> _WORK TASK_
Quote the entries word for word. Omit the pictures.

Items from a data source
+-------+
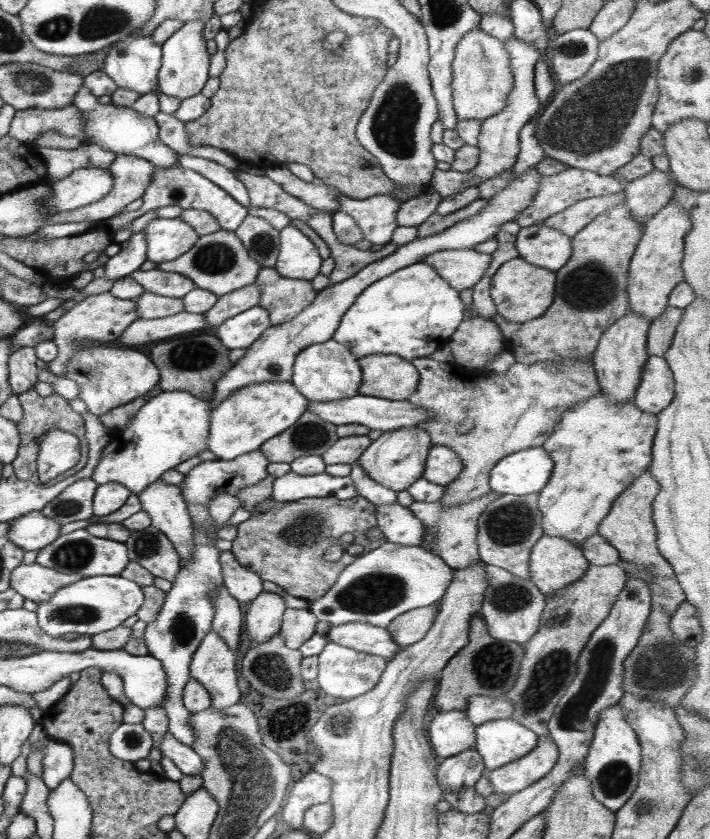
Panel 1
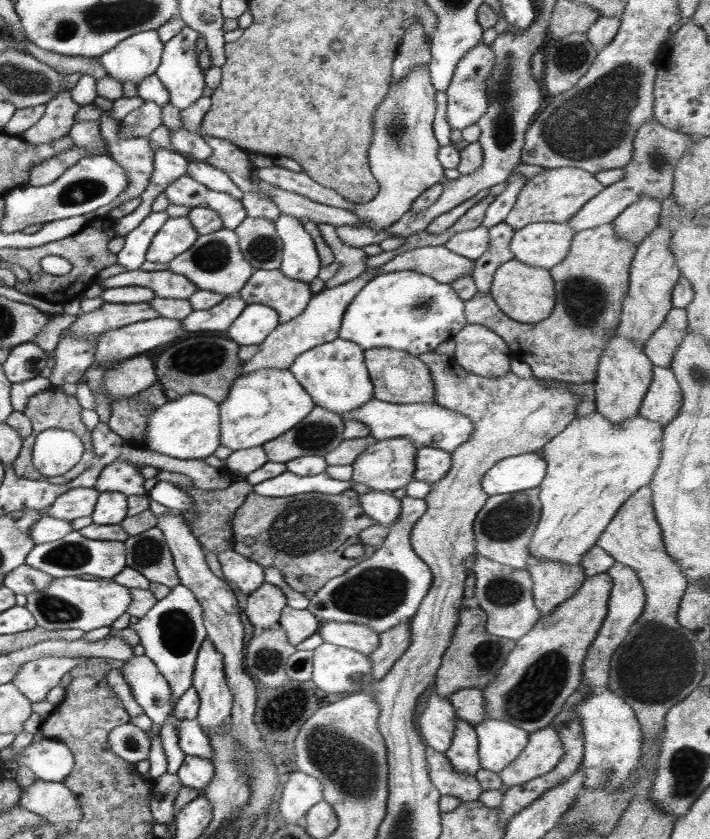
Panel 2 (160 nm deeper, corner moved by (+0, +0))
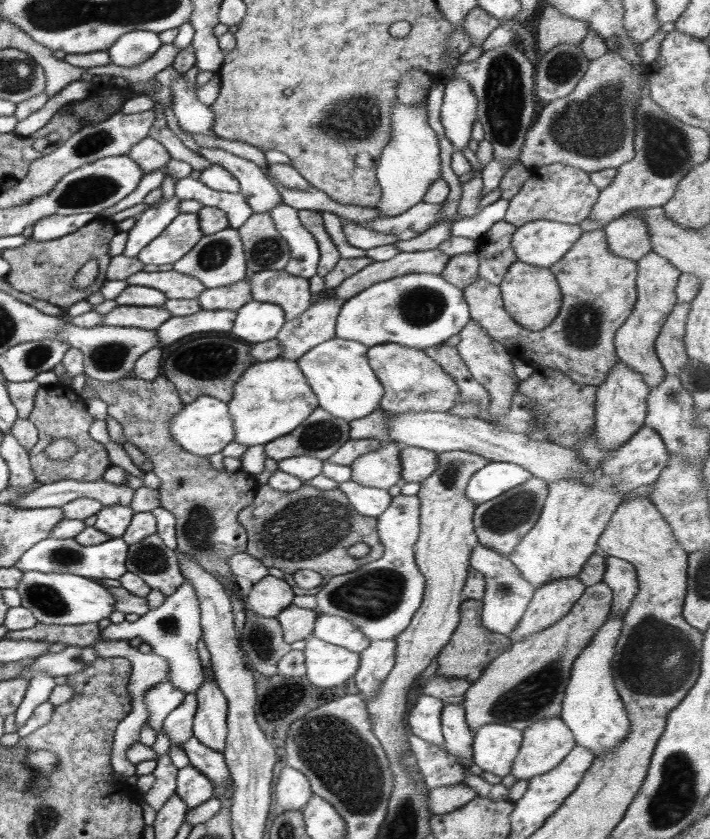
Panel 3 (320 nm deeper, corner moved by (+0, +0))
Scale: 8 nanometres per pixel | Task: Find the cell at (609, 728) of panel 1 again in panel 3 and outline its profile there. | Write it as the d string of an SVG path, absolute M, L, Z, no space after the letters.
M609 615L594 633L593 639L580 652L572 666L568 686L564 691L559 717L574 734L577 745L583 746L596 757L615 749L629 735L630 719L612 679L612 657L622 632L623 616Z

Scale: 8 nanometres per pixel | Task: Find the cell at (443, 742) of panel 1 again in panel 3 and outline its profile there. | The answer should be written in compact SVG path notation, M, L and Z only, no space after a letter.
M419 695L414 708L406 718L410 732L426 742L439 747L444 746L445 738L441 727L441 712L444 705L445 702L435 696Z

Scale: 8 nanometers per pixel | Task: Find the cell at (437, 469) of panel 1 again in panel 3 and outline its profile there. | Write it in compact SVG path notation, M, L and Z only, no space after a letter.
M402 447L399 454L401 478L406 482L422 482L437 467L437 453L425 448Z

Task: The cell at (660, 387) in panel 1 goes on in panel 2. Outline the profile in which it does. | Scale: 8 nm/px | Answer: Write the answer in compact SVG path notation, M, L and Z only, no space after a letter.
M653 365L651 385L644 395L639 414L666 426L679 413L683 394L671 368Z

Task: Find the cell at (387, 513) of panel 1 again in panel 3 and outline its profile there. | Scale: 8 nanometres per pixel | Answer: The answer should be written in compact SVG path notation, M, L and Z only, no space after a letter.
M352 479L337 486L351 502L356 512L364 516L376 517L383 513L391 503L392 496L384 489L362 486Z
+-------+
> _ANSWER FOR THIS EXERCISE_
Panel 1
Panel 2 (160 nm deeper, corner moved by (+0, +0))
Panel 3 (320 nm deeper, corner moved by (+0, +0))
Scale: 8 nanometres per pixel | Task: Find the cell at (609, 728) of panel 1 again in panel 3 and outline its profile there. | Write it as the d string of an SVG path, absolute M, L, Z, no space after the letters.
M609 615L594 633L593 639L580 652L572 666L568 686L564 691L559 717L574 734L577 745L583 746L596 757L615 749L629 735L630 719L612 679L612 657L622 632L623 616Z

Scale: 8 nanometres per pixel | Task: Find the cell at (443, 742) of panel 1 again in panel 3 and outline its profile there. | The answer should be written in compact SVG path notation, M, L and Z only, no space after a letter.
M419 695L414 708L406 718L410 732L426 742L439 747L444 746L445 738L441 727L441 712L444 705L445 702L435 696Z

Scale: 8 nanometers per pixel | Task: Find the cell at (437, 469) of panel 1 again in panel 3 and outline its profile there. | Write it in compact SVG path notation, M, L and Z only, no space after a letter.
M402 447L399 454L401 478L406 482L422 482L437 467L437 453L425 448Z

Task: The cell at (660, 387) in panel 1 goes on in panel 2. Outline the profile in which it does. | Scale: 8 nm/px | Answer: Write the answer in compact SVG path notation, M, L and Z only, no space after a letter.
M653 365L651 385L644 395L639 414L666 426L679 413L683 394L671 368Z

Task: Find the cell at (387, 513) of panel 1 again in panel 3 and outline its profile there. | Scale: 8 nanometres per pixel | Answer: The answer should be written in compact SVG path notation, M, L and Z only, no space after a letter.
M352 479L337 486L351 502L356 512L364 516L376 517L383 513L391 503L392 496L384 489L362 486Z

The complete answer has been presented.